Considering the events of fourteen years ago, mid September should be a good time to hold a rational, fact-based discussion about security here in the “homeland”. But considering the huge (or maybe yuuuge) crowd of politicians working hard to literally scare up votes in the backwoods of Iowa and New Hampshire, that ain’t gonna happen.

Which is why a recent segment of the DecodeDC podcast titled Terrified of Terrorism should be required listening. From the opening of that episode:

Fourteen years after 9/11, America’s terrorism policy resembles a history museum crammed with dusty old assumptions, antiquated objectives, unexamined ledgers all shrouded in a cloak of secrecy and imminent, invisible danger that vanquishes skeptical inquisition.

As taxpayers, we are being scammed. As citizens, our constitutional values are being compromised. As human beings, we are being needlessly frightened.

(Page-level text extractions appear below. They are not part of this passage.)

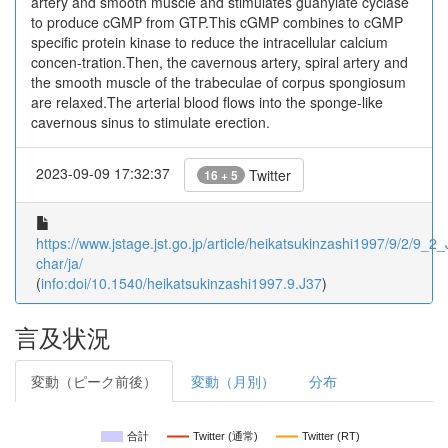
artery and smooth muscle and stimulates guanylate cyclase
to produce cGMP from GTP.This cGMP combines to cGMP
specific protein kinase to reduce the intracellular calcium
concen-tration.Then, the cavernous artery, spiral artery and
the smooth muscle of the trabeculae of corpus spongiosum
are relaxed.The arterial blood flows into the sponge-like
cavernous sinus to stimulate erection.
2023-09-09 17:32:37
Twitter
16 + 5
https://www.jstage.jst.go.jp/article/heikatsukinzashi1997/9/2/9_2_J
char/ja/
(
info:doi/10.1540/heikatsukinzashi1997.9.J37
)
言及状況
変動（ピーク前後）
変動（月別）
分布
合計
Twitter (通常)
Twitter (RT)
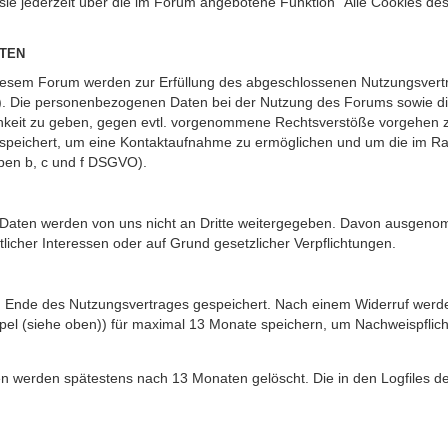
 sie jederzeit über die im Forum angebotene Funktion “Alle Cookies de
TEN
iesem Forum werden zur Erfüllung des abgeschlossenen Nutzungsvertra
O). Die personenbezogenen Daten bei der Nutzung des Forums sowie die
ichkeit zu geben, gegen evtl. vorgenommene Rechtsverstöße vorgehen z
gespeichert, um eine Kontaktaufnahme zu ermöglichen und um die im 
aben b, c und f DSGVO).
nen Daten werden von uns nicht an Dritte weitergegeben. Davon ausgen
tlicher Interessen oder auf Grund gesetzlicher Verpflichtungen.
m Ende des Nutzungsvertrages gespeichert. Nach einem Widerruf werden 
el (siehe oben)) für maximal 13 Monate speichern, um Nachweispflich
ssen werden spätestens nach 13 Monaten gelöscht. Die in den Logfiles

One might say this shows the terrorists have won. They haven’t. It’s that our common sense has surrendered.

We’re not much bothered, though. We are too paranoid to seriously question the basics of counterterrorism policy. The fundamental assumptions of the War on Terror have gone unexamined for a decade and a half.

The core premise is this: Global terrorism is the most serious, dangerous threat to the United States and its citizens.

It is heresy to challenge that orthodoxy.

But by any objective measure, it isn’t true.

The rest of the 22 minutes is a good start to that rational, fact-based discussion our so-called leaders are terrified to have. Go. Listen. Think.